In the material below, convert the lines from the one containing "Vereinsfeiern, Umzüge oder" through the one containing "alternative aus unserem Hause" into a Markdown table with a Row column numbering each line and a Text column holding the line itself. Leave out any blank lines.
━━━━━━━━
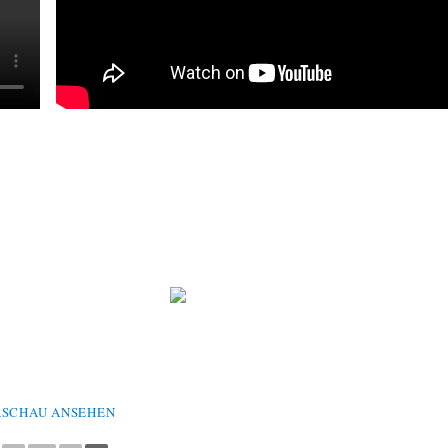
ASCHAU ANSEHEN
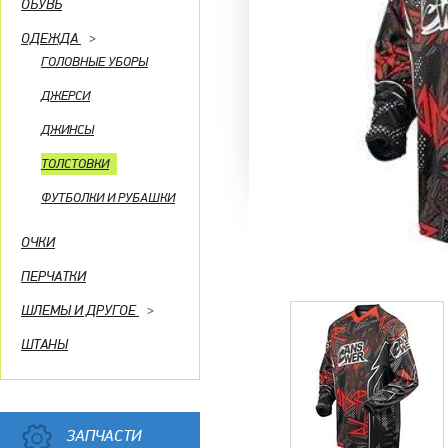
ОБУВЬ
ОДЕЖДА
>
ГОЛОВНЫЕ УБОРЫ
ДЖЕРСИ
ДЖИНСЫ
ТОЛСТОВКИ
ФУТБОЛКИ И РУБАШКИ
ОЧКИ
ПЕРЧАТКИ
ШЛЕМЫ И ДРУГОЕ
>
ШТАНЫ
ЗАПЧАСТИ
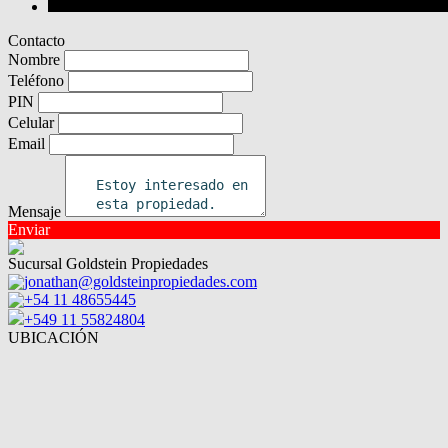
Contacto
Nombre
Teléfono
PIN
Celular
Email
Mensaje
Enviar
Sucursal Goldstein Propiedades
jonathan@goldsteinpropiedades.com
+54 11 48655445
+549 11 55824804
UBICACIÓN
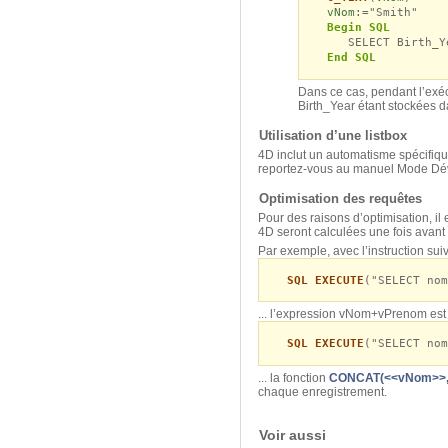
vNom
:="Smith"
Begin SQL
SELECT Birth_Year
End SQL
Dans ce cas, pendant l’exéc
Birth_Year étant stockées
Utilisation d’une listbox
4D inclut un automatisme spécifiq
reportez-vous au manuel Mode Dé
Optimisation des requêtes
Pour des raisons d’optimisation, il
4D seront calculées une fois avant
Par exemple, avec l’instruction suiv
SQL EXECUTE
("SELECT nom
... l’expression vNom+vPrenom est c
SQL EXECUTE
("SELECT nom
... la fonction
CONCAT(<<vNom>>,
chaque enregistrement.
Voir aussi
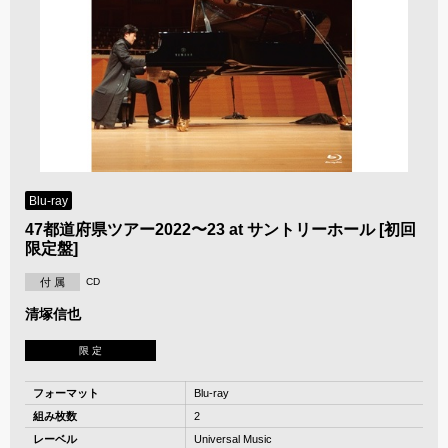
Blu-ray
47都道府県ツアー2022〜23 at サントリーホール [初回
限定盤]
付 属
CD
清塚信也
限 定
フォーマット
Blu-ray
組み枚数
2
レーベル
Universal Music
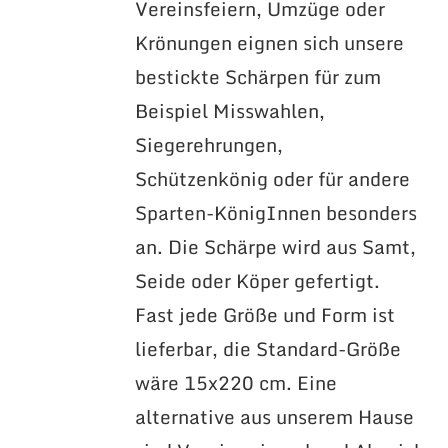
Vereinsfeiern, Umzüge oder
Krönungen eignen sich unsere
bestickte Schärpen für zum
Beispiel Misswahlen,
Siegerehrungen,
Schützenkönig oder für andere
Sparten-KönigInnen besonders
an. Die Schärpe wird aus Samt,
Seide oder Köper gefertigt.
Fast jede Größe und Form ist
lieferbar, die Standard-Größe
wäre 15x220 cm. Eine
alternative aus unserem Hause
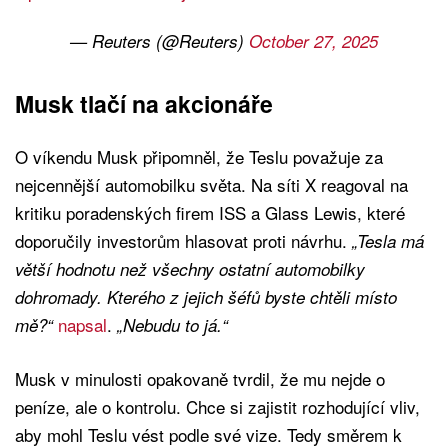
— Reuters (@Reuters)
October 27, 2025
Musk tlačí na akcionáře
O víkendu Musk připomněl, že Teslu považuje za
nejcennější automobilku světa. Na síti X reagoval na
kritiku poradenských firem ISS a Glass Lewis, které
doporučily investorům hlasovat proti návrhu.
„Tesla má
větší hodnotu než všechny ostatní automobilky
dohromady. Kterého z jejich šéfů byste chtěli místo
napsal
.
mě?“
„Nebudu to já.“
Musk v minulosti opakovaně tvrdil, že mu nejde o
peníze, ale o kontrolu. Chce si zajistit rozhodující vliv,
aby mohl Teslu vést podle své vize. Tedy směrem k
━━━━━━━━
# [Task answer]
| Row | Text |
|---|---|
| 1 | Vereinsfeiern, Umzüge oder |
| 2 | Krönungen eignen sich unsere |
| 3 | bestickte Schärpen für zum |
| 4 | Beispiel Misswahlen, |
| 5 | Siegerehrungen, |
| 6 | Schützenkönig oder für andere |
| 7 | Sparten-KönigInnen besonders |
| 8 | an. Die Schärpe wird aus Samt, |
| 9 | Seide oder Köper gefertigt. |
| 10 | Fast jede Größe und Form ist |
| 11 | lieferbar, die Standard-Größe |
| 12 | wäre 15x220 cm. Eine |
| 13 | alternative aus unserem Hause |